Search the data below for the word "asumir" and report how many lines contain it. Nothing but the number is needed.

=====

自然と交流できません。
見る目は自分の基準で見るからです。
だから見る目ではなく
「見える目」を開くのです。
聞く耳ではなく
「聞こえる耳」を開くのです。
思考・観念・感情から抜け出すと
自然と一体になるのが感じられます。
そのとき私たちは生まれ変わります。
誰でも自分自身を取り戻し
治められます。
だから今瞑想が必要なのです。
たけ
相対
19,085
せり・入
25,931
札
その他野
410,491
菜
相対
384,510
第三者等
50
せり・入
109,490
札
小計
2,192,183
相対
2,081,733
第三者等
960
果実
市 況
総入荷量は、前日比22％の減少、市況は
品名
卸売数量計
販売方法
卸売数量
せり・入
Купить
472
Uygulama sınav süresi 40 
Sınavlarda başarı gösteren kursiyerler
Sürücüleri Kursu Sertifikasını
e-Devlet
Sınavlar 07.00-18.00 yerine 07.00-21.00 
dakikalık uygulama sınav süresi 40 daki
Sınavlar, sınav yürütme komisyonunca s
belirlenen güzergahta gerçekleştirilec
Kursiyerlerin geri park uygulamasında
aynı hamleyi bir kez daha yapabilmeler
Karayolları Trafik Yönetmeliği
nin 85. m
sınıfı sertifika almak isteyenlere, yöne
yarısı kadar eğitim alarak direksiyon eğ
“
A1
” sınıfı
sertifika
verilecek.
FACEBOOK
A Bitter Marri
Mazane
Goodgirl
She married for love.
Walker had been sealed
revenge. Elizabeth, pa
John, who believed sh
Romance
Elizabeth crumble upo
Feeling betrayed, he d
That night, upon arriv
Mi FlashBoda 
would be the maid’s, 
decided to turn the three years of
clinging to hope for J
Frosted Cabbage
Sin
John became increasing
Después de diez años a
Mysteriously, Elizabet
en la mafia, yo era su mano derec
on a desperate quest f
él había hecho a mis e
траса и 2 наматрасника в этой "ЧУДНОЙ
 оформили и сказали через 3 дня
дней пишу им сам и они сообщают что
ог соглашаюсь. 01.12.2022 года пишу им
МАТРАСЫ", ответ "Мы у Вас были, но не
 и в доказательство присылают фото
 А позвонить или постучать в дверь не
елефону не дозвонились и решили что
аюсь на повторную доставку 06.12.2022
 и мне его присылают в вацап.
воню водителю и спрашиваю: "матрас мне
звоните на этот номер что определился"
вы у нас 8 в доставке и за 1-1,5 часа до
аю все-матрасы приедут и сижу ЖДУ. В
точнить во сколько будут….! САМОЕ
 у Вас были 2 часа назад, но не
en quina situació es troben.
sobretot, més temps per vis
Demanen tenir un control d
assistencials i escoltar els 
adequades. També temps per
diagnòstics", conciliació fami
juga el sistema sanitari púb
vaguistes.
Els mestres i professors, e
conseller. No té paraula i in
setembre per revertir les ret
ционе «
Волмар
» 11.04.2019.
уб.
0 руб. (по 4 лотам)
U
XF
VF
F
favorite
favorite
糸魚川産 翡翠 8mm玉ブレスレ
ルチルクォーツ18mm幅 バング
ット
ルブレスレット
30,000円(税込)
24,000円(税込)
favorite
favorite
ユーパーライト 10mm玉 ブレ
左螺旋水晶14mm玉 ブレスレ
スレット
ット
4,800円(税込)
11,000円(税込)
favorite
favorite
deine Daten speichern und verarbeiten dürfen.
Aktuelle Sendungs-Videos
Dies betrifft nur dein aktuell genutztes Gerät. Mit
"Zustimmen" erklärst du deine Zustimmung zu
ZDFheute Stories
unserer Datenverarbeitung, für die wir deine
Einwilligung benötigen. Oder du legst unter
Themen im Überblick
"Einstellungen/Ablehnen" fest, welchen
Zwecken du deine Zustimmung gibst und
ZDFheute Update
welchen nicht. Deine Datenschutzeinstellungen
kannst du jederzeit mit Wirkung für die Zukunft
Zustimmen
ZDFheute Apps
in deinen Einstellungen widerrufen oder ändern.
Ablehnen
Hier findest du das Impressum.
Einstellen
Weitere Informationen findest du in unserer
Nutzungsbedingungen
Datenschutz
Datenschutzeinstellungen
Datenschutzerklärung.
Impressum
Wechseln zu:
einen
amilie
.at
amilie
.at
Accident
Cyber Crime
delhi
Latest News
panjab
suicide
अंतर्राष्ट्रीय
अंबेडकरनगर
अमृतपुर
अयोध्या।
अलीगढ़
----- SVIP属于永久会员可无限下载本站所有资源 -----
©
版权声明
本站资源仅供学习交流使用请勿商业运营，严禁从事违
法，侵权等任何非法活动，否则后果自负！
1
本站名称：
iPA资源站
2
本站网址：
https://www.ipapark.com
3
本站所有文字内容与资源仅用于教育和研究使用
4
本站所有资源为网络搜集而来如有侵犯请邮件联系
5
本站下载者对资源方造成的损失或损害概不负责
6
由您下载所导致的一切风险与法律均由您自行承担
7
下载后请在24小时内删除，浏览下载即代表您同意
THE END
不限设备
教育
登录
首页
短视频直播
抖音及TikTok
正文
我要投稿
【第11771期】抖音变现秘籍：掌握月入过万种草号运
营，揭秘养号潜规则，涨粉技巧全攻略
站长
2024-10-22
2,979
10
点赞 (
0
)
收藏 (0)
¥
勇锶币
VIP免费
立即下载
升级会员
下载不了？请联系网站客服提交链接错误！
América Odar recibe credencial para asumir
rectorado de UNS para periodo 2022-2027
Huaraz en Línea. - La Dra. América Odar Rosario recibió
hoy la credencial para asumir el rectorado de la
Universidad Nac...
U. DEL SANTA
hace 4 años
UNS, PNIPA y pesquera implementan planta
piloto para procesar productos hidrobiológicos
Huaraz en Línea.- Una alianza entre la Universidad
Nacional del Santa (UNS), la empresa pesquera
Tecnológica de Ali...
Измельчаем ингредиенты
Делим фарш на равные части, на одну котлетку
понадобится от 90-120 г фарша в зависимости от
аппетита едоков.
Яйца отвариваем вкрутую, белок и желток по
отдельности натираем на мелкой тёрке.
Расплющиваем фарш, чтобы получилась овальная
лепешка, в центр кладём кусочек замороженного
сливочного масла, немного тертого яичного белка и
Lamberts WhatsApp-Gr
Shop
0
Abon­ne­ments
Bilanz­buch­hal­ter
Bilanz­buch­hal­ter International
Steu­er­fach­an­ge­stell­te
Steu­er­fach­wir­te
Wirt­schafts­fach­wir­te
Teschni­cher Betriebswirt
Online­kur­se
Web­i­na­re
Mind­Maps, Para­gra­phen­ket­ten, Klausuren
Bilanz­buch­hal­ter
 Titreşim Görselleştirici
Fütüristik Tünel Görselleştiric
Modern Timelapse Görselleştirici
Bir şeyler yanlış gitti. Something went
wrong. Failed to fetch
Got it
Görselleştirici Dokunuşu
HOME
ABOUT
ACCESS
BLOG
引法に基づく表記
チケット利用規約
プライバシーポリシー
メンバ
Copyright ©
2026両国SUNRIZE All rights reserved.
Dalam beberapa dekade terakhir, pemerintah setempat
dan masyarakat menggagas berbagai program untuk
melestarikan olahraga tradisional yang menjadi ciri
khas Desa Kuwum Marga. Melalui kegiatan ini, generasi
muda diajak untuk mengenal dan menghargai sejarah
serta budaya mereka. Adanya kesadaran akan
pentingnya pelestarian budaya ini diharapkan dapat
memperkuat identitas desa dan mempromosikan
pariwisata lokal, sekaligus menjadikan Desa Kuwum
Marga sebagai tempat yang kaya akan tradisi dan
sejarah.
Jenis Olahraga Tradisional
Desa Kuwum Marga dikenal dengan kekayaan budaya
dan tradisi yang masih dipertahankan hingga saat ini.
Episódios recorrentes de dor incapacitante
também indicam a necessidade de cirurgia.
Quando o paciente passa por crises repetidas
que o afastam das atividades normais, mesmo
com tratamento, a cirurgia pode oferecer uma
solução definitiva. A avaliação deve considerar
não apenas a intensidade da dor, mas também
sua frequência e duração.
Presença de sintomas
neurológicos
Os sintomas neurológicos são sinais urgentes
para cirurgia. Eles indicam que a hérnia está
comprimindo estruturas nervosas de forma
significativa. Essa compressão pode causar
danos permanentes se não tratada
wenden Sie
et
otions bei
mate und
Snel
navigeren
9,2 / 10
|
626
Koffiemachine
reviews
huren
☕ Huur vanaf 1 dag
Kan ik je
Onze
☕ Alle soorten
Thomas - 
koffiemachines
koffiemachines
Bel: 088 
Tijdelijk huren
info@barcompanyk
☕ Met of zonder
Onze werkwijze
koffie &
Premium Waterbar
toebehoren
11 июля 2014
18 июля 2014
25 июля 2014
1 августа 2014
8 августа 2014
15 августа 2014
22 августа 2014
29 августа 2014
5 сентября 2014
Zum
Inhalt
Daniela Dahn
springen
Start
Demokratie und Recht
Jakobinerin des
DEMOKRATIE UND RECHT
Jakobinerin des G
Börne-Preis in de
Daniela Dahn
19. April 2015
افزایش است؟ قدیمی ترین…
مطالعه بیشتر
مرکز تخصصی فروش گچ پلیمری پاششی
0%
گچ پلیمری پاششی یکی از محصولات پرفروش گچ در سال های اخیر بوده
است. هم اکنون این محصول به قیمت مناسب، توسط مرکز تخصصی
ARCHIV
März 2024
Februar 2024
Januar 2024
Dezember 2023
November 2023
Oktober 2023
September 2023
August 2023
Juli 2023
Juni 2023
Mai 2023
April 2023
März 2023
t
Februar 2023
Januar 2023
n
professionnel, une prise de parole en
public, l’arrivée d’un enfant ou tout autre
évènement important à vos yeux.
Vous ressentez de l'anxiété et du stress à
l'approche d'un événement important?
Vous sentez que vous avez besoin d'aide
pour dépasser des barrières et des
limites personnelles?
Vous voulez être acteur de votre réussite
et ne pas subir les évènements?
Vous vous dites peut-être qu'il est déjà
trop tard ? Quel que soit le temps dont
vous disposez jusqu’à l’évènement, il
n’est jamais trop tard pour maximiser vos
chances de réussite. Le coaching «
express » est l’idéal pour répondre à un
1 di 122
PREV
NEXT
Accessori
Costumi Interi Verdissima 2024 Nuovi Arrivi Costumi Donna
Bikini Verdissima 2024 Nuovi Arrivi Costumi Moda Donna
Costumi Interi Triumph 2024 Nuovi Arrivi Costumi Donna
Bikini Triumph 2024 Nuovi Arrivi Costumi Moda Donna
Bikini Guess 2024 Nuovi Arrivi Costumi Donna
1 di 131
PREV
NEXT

=====

> _Finished task_:
2